Convert these lines into a JSON list of strings, one string per line, leaving out the blank lines.
** Opening Data for this task block **
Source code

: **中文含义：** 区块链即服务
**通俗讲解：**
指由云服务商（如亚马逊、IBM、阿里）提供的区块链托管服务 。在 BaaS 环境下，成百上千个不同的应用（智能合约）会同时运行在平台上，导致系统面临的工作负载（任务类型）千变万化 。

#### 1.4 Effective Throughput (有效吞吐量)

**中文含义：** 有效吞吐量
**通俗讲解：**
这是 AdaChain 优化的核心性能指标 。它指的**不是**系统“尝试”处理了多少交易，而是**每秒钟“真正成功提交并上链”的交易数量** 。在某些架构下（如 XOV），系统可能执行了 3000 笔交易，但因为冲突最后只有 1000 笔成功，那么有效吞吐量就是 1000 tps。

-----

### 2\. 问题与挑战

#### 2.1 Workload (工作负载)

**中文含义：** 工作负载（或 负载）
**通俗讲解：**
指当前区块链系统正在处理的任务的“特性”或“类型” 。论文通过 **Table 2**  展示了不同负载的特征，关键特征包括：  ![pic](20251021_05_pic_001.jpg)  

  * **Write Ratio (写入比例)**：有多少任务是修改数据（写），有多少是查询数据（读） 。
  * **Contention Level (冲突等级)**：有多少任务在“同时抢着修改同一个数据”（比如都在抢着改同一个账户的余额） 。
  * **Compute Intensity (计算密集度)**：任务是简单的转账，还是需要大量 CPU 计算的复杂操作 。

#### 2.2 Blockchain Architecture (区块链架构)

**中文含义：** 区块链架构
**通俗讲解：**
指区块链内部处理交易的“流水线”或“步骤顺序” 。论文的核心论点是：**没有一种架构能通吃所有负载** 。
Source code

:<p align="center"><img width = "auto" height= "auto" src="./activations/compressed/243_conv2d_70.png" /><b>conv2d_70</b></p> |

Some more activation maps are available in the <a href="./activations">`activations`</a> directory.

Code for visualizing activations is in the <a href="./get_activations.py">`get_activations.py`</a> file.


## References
** Closing Data for this task block **
Exercise response —
[
  "Source code",
  ": **中文含义：** 区块链即服务",
  "**通俗讲解：**",
  "指由云服务商（如亚马逊、IBM、阿里）提供的区块链托管服务 。在 BaaS 环境下，成百上千个不同的应用（智能合约）会同时运行在平台上，导致系统面临的工作负载（任务类型）千变万化 。",
  "#### 1.4 Effective Throughput (有效吞吐量)",
  "**中文含义：** 有效吞吐量",
  "**通俗讲解：**",
  "这是 AdaChain 优化的核心性能指标 。它指的**不是**系统“尝试”处理了多少交易，而是**每秒钟“真正成功提交并上链”的交易数量** 。在某些架构下（如 XOV），系统可能执行了 3000 笔交易，但因为冲突最后只有 1000 笔成功，那么有效吞吐量就是 1000 tps。",
  "-----",
  "### 2\\. 问题与挑战",
  "#### 2.1 Workload (工作负载)",
  "**中文含义：** 工作负载（或 负载）",
  "**通俗讲解：**",
  "指当前区块链系统正在处理的任务的“特性”或“类型” 。论文通过 **Table 2**  展示了不同负载的特征，关键特征包括：  ![pic](20251021_05_pic_001.jpg)  ",
  "  * **Write Ratio (写入比例)**：有多少任务是修改数据（写），有多少是查询数据（读） 。",
  "  * **Contention Level (冲突等级)**：有多少任务在“同时抢着修改同一个数据”（比如都在抢着改同一个账户的余额） 。",
  "  * **Compute Intensity (计算密集度)**：任务是简单的转账，还是需要大量 CPU 计算的复杂操作 。",
  "#### 2.2 Blockchain Architecture (区块链架构)",
  "**中文含义：** 区块链架构",
  "**通俗讲解：**",
  "指区块链内部处理交易的“流水线”或“步骤顺序” 。论文的核心论点是：**没有一种架构能通吃所有负载** 。",
  "Source code",
  ":<p align=\"center\"><img width = \"auto\" height= \"auto\" src=\"./activations/compressed/243_conv2d_70.png\" /><b>conv2d_70</b></p> |",
  "Some more activation maps are available in the <a href=\"./activations\">`activations`</a> directory.",
  "Code for visualizing activations is in the <a href=\"./get_activations.py\">`get_activations.py`</a> file.",
  "## References"
]